Posted on September 17, 2025
A $126 million project to restore Pinellas County‘s storm-battered beaches is underway.
Why it matters: A wide, elevated beach helps protect coastal homes, businesses and wildlife from storm surge like what Tampa Bay experienced during last year’s Hurricane Helene.
State of play: Workers began piping sand onto the shoreline on Wednesday, starting with Indian Shores.
- Up next are Redington Shores, North Redington Beach, Upham Beach and Sunset Beach, per the county’s anticipated timeline.
- Work on Indian Rocks Beach and Sunshine Beach is slated to begin in October, while Belleair Beach and Clearwater Beach are on the schedule for December.
- The project is set for completion in January.
Stunning stat: By the time they finish, workers will have placed an estimated 2.5 million cubic yards of sand on the barrier islands.

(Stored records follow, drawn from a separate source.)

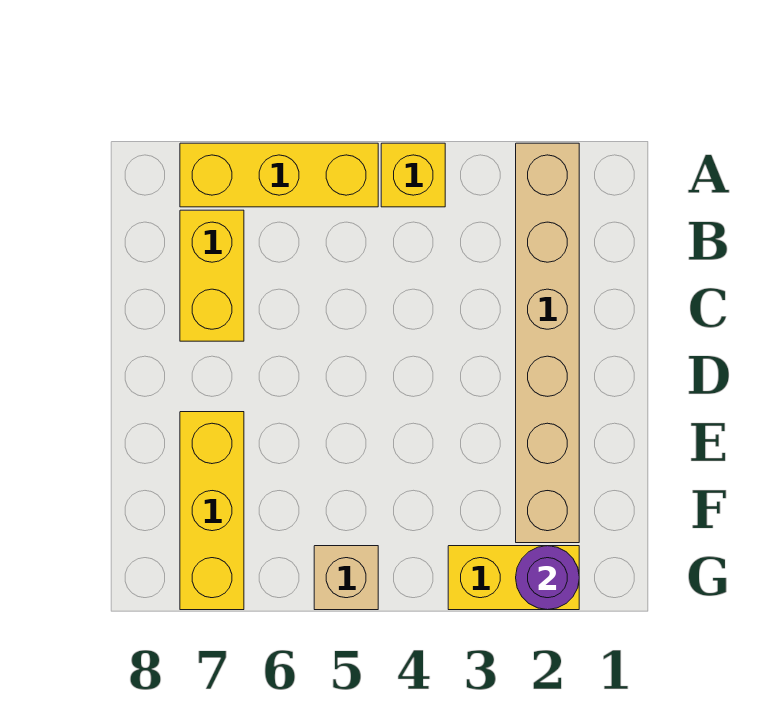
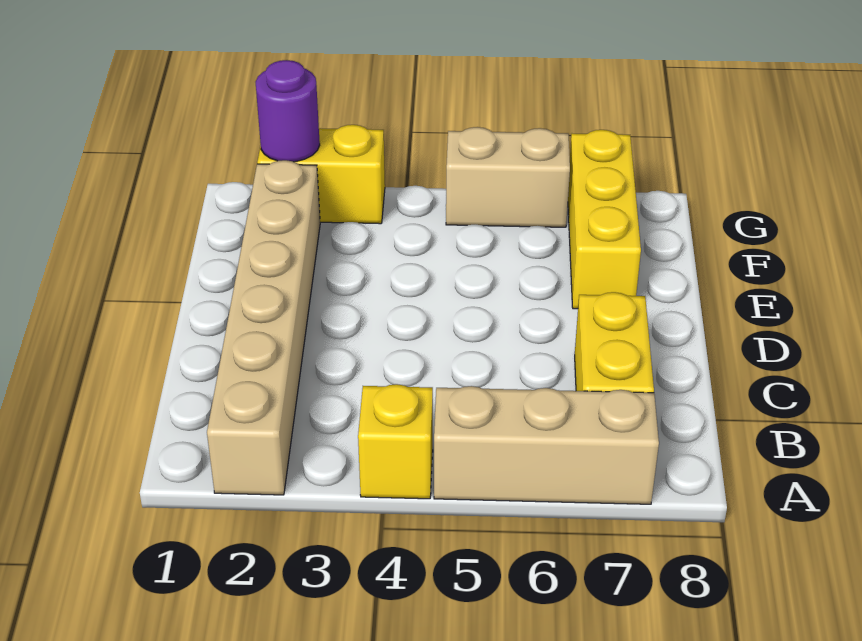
yellow 1x3 brick [180,143,378,207] -> tan 1x3 brick [434,386,659,504]
tan 1x1 brick [314,546,378,610] -> tan 1x2 brick [446,127,570,227]

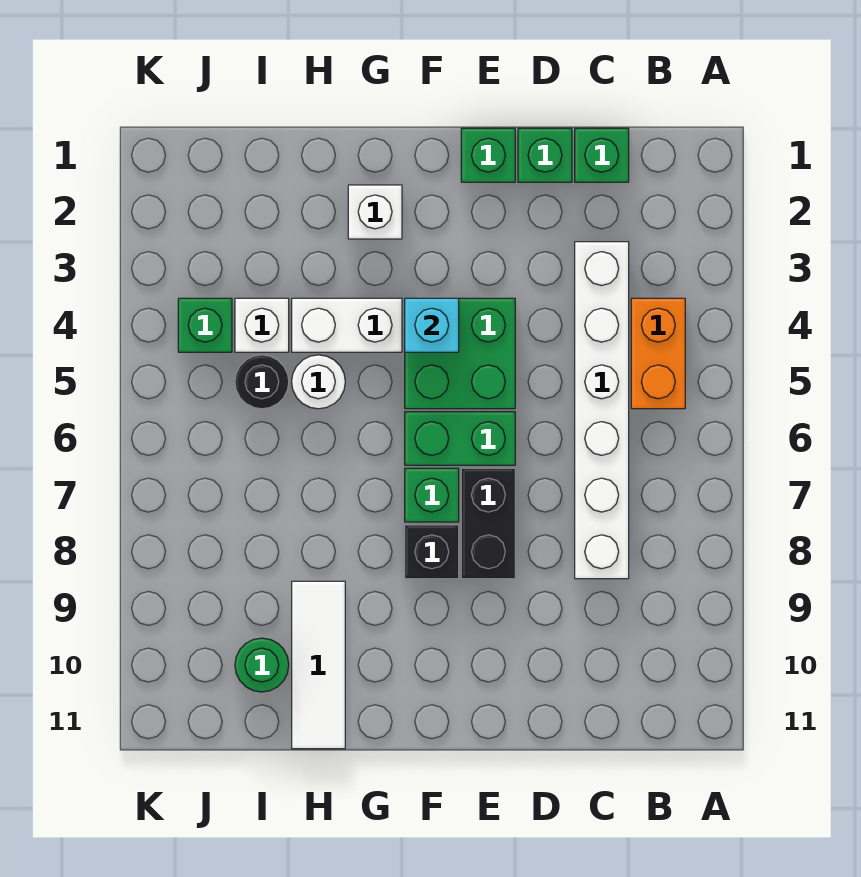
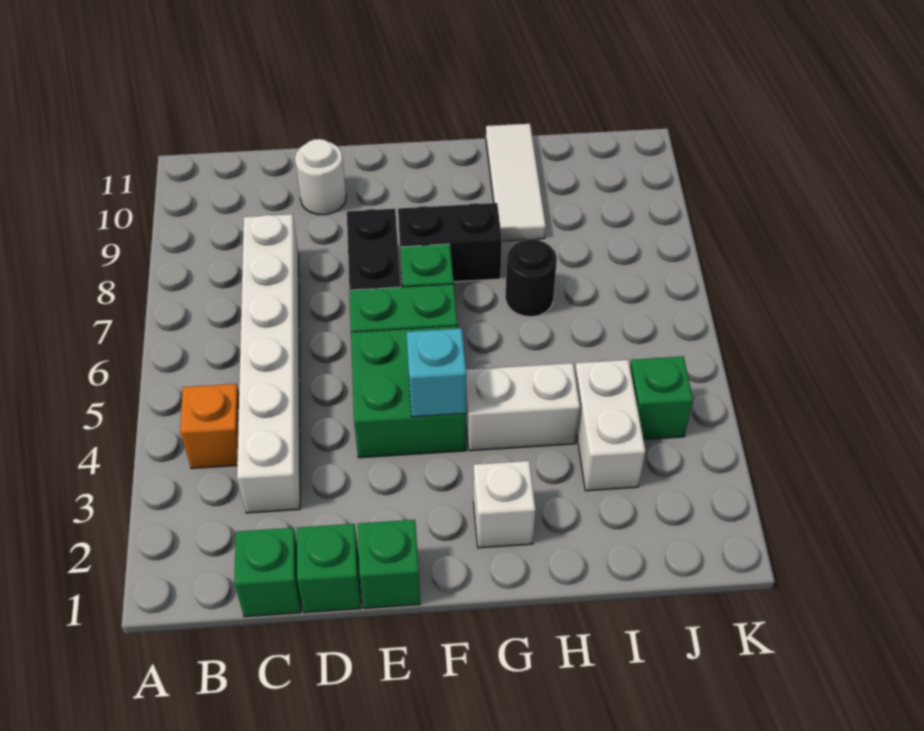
orange 1x2 brick [631,298,685,409] -> orange 1x1 brick [180,384,239,469]
black 1x1 brick [405,525,459,579] -> black 1x2 brick [398,203,502,282]
white 1x1 round brick [292,355,345,409] -> white 1x1 round brick moved to [295,139,346,215]
white 1x1 brick [235,298,289,352] -> white 1x2 brick [575,360,645,491]
black 1x1 round brick [235,355,289,409] -> black 1x1 round brick moved to [505,239,557,317]
green 1x1 round brick [235,638,289,692] -> none

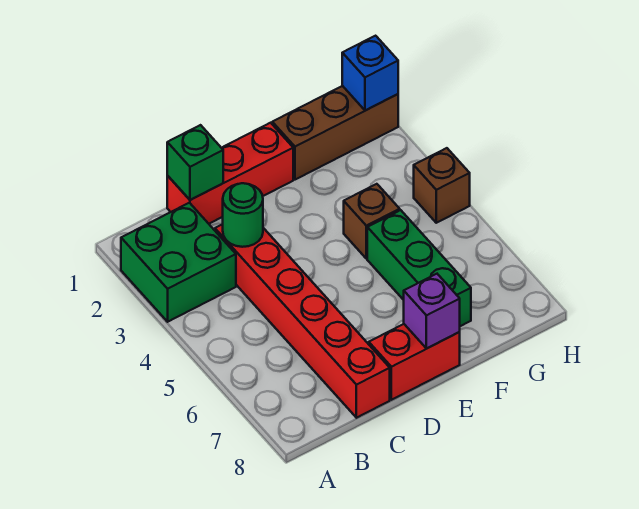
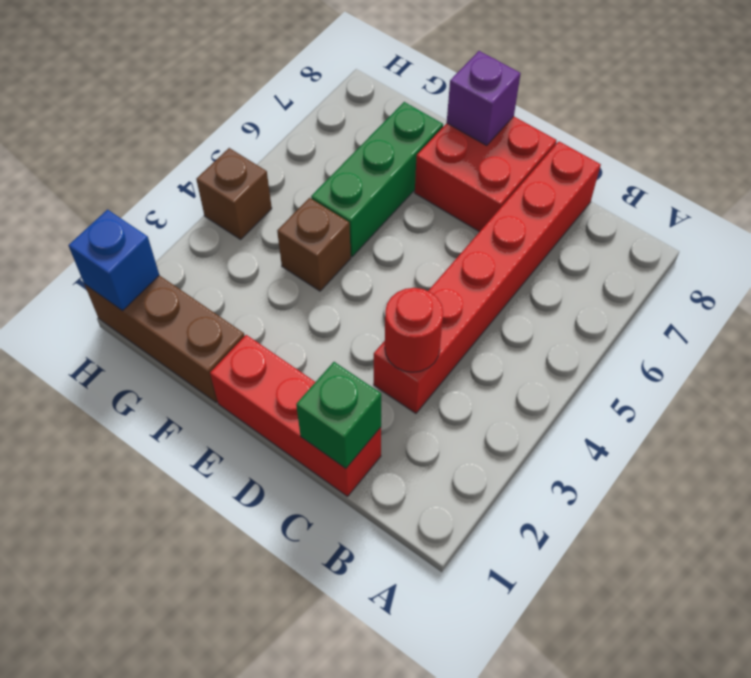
green 2x2 brick [121,203,236,322] -> none
green 1x1 round brick [223,183,263,247] -> red 1x1 round brick [385,288,443,372]
red 1x2 brick [369,324,460,400] -> red 2x2 brick [415,116,557,232]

- That’s enough to fill up The Dalí Museum more than 40 times, county officials said.
What they’re saying: Only a few sections of the beach will be closed at a time, spokesperson Ashley Giovannetti told Axios.
- The rest of the shoreline will remain open to residents and visitors.
Between the lines: Workers will skip over certain sections of private land they don’t have permission to access, mostly concentrated in Indian Rocks Beach, Indian Shores and Redington Shores.
- That’s because about 20% of beachfront homeowners in the project area haven’t signed a legal document called an easement that allows county workers and contractors to temporarily access their land.
- In those areas, workers will place sand from the water to the erosion control line, which separates public beach from private sand.

How sand will be placed behind homes that signed easements vs. those that didn’t. Photo: Pinellas County
The county is still accepting easements but needs about five days to process them and alert the contractor for a segment to be included in the project, Giovannetti said.
- “If the contractor is in front of your house,” she said, “it’s too late.”